Capítulo 23

Todos los príncipes hindúes que conservan sus estados no han abandonado su pasión por los espectáculos salvajes, sangrientos y costosísimos.

El gicowar de Baroda, que es el más espléndido y rico de todos esos príncipes independientes, experimenta un verdadero frenesí por tales sanguinarios espectáculos y gasta anualmente millones de rupias en montarlos.

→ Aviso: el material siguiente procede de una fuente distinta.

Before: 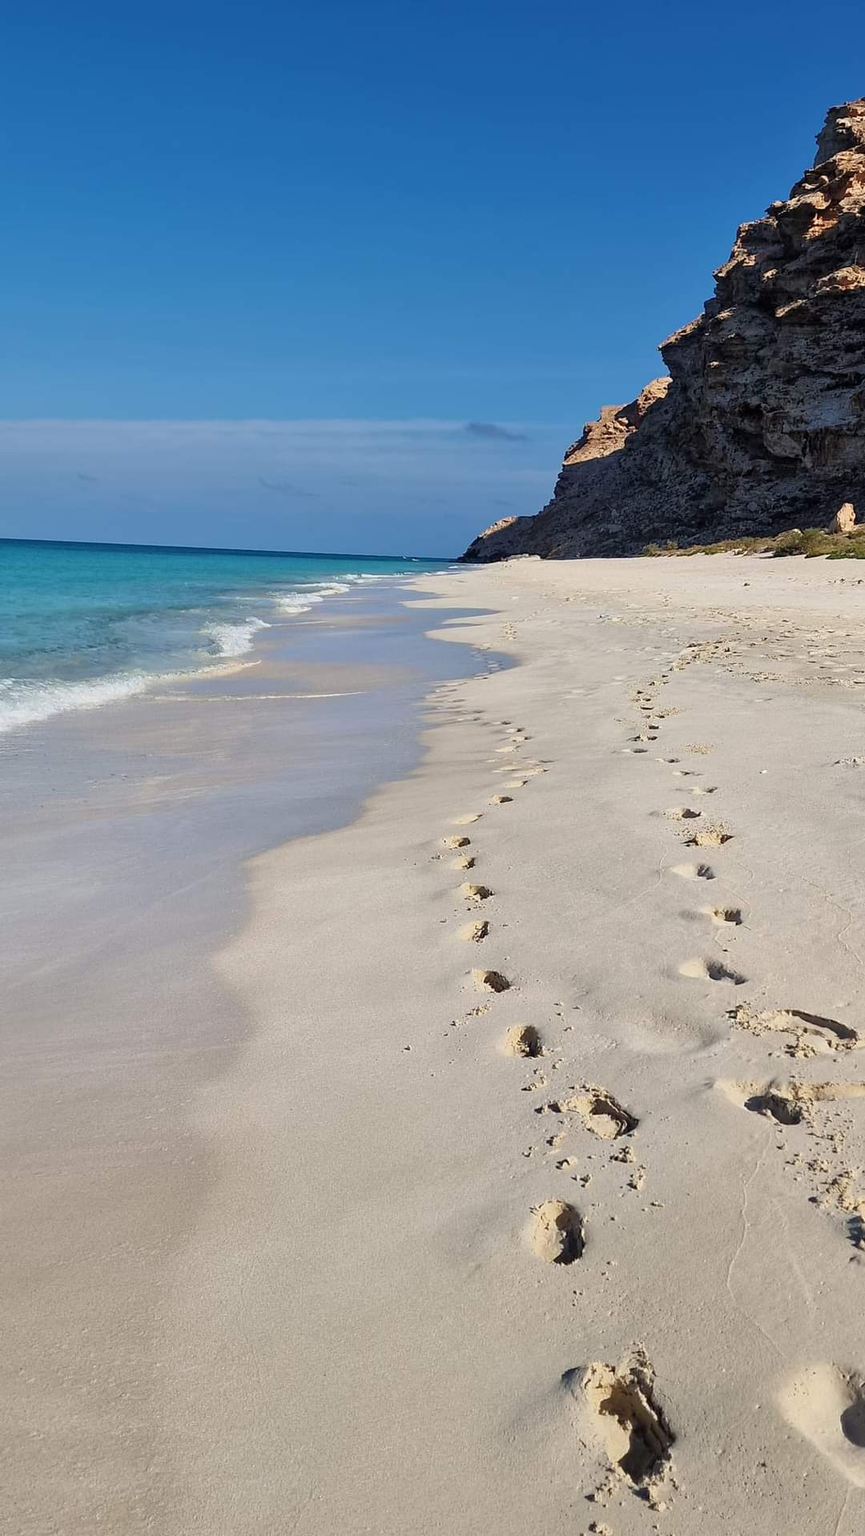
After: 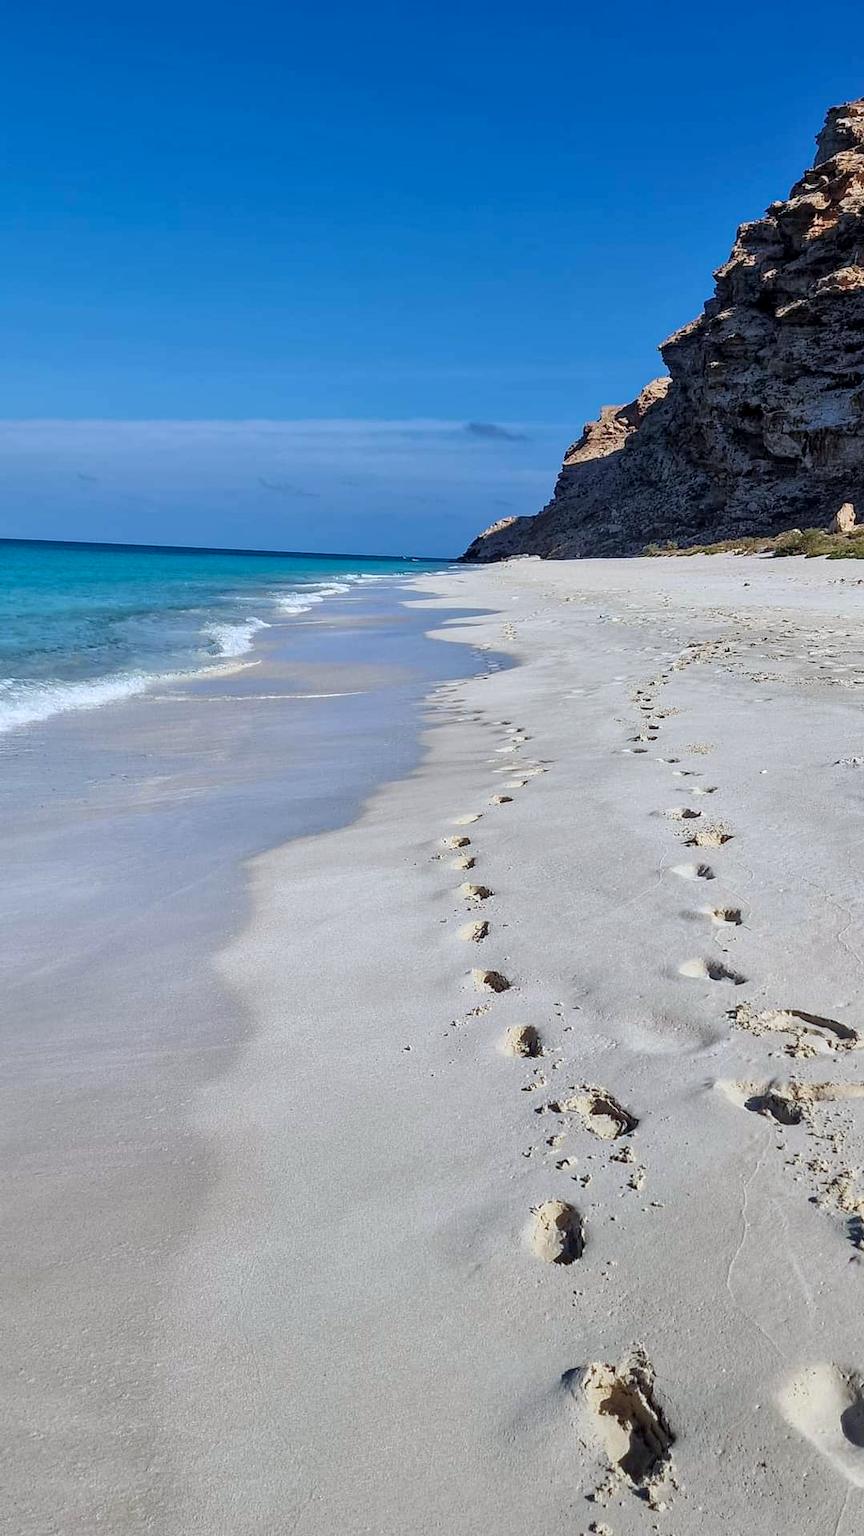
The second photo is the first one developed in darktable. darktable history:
color calibration: x 0.37, y 0.382, temperature 4313.32 K
local contrast: on, module defaults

El rajá de Pannah, no menos rico que su colega de Baroda merced a las inagotables minas de diamantes, mantenía un circo con luchadores, animales de combate y bufones.

Al sonido de la trompeta callaron todos los ocupantes de palcos y galería, mientras de los dos extremos del circo aparecían dos elefantes macizos y poderosos.

Cada uno estaba montado por un cornac, hombre evidentemente escogido entre sus cofrades, de valor a toda prueba, y que estaba destinado generalmente a dejar el pellejo en aquella lucha peligrosa, sobre la arena del circo.

Los elefantes, apenas entrados en el anfiteatro berrearon con tanta fuerza que hicieron temblar la galería. Estaban visiblemente excitados, lo que se advertía por el brillo de sus ojos y el movimiento de sus trompas.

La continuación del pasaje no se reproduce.